§ **COMPITO DA SVOLGERE**:
Restituisci il testo di tutte le voci seguenti riga per riga, senza cambiare nulla.

§ **VOCI FORNITE**:

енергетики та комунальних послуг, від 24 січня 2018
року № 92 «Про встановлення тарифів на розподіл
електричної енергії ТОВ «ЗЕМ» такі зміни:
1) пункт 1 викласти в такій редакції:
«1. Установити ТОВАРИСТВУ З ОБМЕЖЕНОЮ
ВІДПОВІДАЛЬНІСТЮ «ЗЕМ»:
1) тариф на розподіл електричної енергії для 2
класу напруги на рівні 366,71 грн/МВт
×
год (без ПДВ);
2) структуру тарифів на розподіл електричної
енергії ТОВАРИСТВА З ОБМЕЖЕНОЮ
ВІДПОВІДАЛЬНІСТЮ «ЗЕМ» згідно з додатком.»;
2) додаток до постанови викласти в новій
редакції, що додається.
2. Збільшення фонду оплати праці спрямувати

§ **SOLUZIONE DEL PROBLEMA**:
енергетики та комунальних послуг, від 24 січня 2018
року № 92 «Про встановлення тарифів на розподіл
електричної енергії ТОВ «ЗЕМ» такі зміни:
1) пункт 1 викласти в такій редакції:
«1. Установити ТОВАРИСТВУ З ОБМЕЖЕНОЮ
ВІДПОВІДАЛЬНІСТЮ «ЗЕМ»:
1) тариф на розподіл електричної енергії для 2
класу напруги на рівні 366,71 грн/МВт
×
год (без ПДВ);
2) структуру тарифів на розподіл електричної
енергії ТОВАРИСТВА З ОБМЕЖЕНОЮ
ВІДПОВІДАЛЬНІСТЮ «ЗЕМ» згідно з додатком.»;
2) додаток до постанови викласти в новій
редакції, що додається.
2. Збільшення фонду оплати праці спрямувати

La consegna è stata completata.